CloudNativePG supports the creation of delayed replicas through the .spec.replica.minApplyDelay option, leveraging PostgreSQL's recovery_min_apply_delay.

Delayed replicas are designed to intentionally lag behind the primary database by a specified amount of time. This delay is configurable using the .spec.replica.minApplyDelay option, which maps to the underlying recovery_min_apply_delay parameter in PostgreSQL.

The primary objective of delayed replicas is to mitigate the impact of unintended SQL statement executions on the primary database. This is especially useful in scenarios where operations such as UPDATE or DELETE are performed without a proper WHERE clause.

To configure a delay in a replica cluster, adjust the .spec.replica.minApplyDelay option. This parameter determines how much time the replicas will lag behind the primary. For example:

  # ...
  replica:
    enabled: true
    source: cluster-example
    # Enforce a delay of 8 hours
    minApplyDelay: '8h'
  # ...

The above example helps safeguard against accidental data modifications by providing a buffer period of 8 hours to detect and correct issues before they propagate to the replicas.

Monitor and adjust the delay as needed based on your recovery time objectives and the potential impact of unintended primary database operations.

The main use cases of delayed replicas can be summarized into:

  1. mitigating human errors: reduce the risk of data corruption or loss resulting from unintentional SQL operations on the primary database

  2. recovery time optimization: facilitate quicker recovery from unintended changes by having a delayed replica that allows you to identify and rectify issues before changes are applied to other replicas.

  3. enhanced data protection: safeguard critical data by introducing a time buffer that provides an opportunity to intervene and prevent the propagation of undesirable changes.

Warning

The minApplyDelay option of delayed replicas cannot be used in conjunction with promotionToken.

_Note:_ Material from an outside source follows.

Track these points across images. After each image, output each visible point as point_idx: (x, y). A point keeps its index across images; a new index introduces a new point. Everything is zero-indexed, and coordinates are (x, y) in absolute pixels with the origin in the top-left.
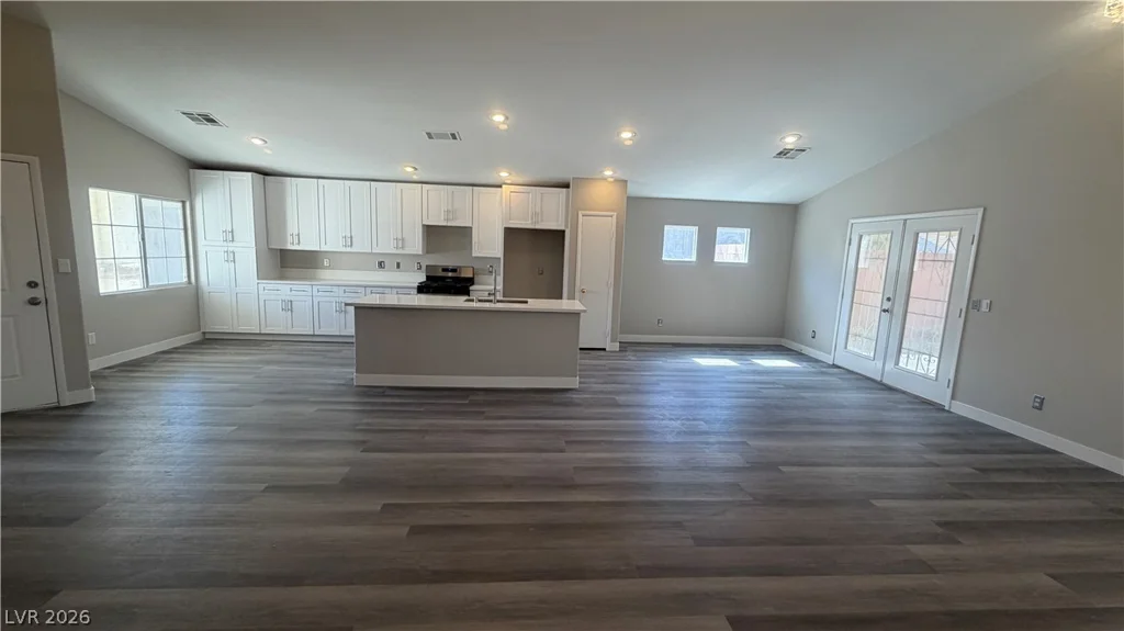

By integrating delayed replicas into your replication strategy, you can enhance the resilience and data protection capabilities of your PostgreSQL environment. Adjust the delay duration based on your specific needs and the criticality of your data.

Important

Always measure your goals. Depending on your environment, it might be more efficient to rely on volume snapshot-based recovery for faster outcomes. Evaluate and choose the approach that best aligns with your unique requirements and infrastructure.